Ebbe grandi applausi perché, specie per i più anziani, incarnava uno dei simboli della nuova Australia, avviata verso una sempre più decisa autonomia dalla madre patria.
Nel’ 56 a Melbourne, il paese “del canguro, dell’emù e dell’opossum, e se vuoi dell’eucalipto”, come dice una vecchia canzoncina, doveva difendere i titoli dei 100 e dei 200 conquistati a Helsinki da Marjorie Jackson, detta “the smiling”, la sorridente, che, per una delle premiazioni, ebbe in sorte “Advance Australia Fair” e non “God save the Queen”. Non è mai stato reso noto chi cambiò il disco sul piatto.

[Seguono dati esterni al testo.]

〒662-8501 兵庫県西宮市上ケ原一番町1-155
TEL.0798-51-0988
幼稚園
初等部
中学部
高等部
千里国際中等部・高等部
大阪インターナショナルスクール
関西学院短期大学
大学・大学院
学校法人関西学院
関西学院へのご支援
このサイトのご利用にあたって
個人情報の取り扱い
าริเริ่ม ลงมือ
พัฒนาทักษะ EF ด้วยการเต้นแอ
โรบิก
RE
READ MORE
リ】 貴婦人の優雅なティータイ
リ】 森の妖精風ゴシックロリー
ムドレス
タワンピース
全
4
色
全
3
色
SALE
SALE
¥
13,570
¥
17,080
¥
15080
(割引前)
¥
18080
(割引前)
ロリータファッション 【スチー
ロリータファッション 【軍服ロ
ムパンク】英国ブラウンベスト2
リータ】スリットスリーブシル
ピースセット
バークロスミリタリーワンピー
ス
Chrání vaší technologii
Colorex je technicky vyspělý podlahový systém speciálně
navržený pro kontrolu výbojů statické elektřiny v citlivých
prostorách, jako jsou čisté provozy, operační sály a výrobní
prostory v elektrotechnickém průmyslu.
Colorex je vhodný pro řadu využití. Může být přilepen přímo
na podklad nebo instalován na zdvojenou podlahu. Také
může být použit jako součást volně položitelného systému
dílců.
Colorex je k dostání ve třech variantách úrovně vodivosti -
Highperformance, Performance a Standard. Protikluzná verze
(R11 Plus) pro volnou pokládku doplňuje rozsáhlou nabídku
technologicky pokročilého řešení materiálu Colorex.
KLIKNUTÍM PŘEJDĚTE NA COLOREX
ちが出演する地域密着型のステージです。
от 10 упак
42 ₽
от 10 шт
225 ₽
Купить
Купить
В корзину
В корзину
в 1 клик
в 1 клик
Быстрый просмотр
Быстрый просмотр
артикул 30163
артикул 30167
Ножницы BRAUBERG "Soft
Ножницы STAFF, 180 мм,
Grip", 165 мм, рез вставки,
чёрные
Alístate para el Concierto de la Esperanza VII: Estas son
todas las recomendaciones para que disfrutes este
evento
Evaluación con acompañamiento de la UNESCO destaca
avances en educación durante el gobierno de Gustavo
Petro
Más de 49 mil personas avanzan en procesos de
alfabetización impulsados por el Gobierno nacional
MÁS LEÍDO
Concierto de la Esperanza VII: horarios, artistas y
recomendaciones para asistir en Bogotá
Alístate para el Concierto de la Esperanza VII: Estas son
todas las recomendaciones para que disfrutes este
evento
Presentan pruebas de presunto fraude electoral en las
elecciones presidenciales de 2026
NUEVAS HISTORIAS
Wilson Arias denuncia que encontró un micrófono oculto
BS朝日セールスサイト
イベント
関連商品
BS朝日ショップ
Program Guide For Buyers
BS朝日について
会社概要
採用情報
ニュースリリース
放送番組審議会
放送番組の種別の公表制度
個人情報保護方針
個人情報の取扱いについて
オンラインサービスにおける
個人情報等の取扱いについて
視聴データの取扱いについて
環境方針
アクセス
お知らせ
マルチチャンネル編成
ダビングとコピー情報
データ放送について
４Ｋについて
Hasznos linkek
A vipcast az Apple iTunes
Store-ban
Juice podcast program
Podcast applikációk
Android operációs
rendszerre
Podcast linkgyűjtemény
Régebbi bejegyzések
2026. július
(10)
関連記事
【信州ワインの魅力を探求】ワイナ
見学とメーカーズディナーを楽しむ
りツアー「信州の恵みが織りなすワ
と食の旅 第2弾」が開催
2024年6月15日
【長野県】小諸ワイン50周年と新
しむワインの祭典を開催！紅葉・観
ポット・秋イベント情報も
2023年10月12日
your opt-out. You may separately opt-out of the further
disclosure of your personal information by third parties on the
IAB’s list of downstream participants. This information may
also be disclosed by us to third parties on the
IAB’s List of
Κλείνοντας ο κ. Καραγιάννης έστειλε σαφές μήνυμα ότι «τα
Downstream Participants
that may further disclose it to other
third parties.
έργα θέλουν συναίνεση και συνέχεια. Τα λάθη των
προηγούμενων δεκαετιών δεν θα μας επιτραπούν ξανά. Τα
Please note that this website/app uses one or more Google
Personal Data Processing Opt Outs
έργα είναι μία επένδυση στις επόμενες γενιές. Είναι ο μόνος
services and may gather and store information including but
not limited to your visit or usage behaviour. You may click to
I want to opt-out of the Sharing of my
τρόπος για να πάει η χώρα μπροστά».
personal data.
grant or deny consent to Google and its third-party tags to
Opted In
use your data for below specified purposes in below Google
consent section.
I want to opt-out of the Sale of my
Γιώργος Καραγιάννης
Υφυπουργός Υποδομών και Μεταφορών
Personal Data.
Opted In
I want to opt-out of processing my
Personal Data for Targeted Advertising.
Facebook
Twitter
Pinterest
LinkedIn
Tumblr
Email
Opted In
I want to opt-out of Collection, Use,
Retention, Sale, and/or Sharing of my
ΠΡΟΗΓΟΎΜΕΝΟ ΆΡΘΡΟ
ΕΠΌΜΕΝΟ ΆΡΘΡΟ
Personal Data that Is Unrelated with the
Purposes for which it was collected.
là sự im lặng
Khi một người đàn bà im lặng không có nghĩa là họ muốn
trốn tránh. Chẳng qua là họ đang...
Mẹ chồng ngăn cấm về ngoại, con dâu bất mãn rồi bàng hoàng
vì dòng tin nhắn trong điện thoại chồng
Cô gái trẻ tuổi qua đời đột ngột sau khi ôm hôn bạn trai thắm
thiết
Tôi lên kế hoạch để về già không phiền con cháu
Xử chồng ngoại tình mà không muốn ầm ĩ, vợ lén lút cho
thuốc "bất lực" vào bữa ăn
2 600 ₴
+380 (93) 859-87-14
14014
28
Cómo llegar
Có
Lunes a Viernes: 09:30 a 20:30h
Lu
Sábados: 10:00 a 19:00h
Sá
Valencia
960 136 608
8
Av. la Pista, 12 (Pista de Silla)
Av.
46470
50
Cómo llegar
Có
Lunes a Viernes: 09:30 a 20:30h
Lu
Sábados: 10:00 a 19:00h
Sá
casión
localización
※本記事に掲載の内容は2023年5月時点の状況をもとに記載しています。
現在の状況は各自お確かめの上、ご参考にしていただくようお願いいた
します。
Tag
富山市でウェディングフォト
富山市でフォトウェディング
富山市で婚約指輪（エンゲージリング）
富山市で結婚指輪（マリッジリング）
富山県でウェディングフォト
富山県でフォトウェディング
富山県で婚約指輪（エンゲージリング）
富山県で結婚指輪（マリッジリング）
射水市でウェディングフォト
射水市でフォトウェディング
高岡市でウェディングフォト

Quei titoli vennero difesi da Betty che, dopo la defaillance di Shirley Strickland, vinse i 100 in 11”5, due decimi sulla tedesca Christa Stubnick e sull’altra australiana Merlene Matthews.
Nei 200, stesso ordine d’arrivo ma con margine più ampio: 23”4 per lei, tre decimi di più chi le stava più o meno nei pressi.
La settimana delle settimane venne chiusa con il trionfo della 4×100: 44”5, record mondiale. Betty era in ultima frazione e le più dure da battere furono le britanniche, non le americane.
Già così Betty era entrata tra quelle che hanno diritto a un posto nella storia ma non le bastava: a Roma si era presentata con una lesione muscolare, aveva provato e aveva alzato bandiera bianca dopo la batteria.
A Tokyo, quattro anni dopo, andò ad assaggiare i 400, per la prima volta concessi alle donne.
La misteriosa Sin Kim Dan (51.2 con alcuni punti esclamativi) non c’era. Betty veniva da un 53.5 e un 53.3 sulle 440 yards, corse in 52.01, piegò la britannica Ann Packer e si trasformò nell’unica ad aver allineato i titoli di tutte le gare che finiscono sotto l’etichetta della velocità, da quella bruciante a quella prolungata.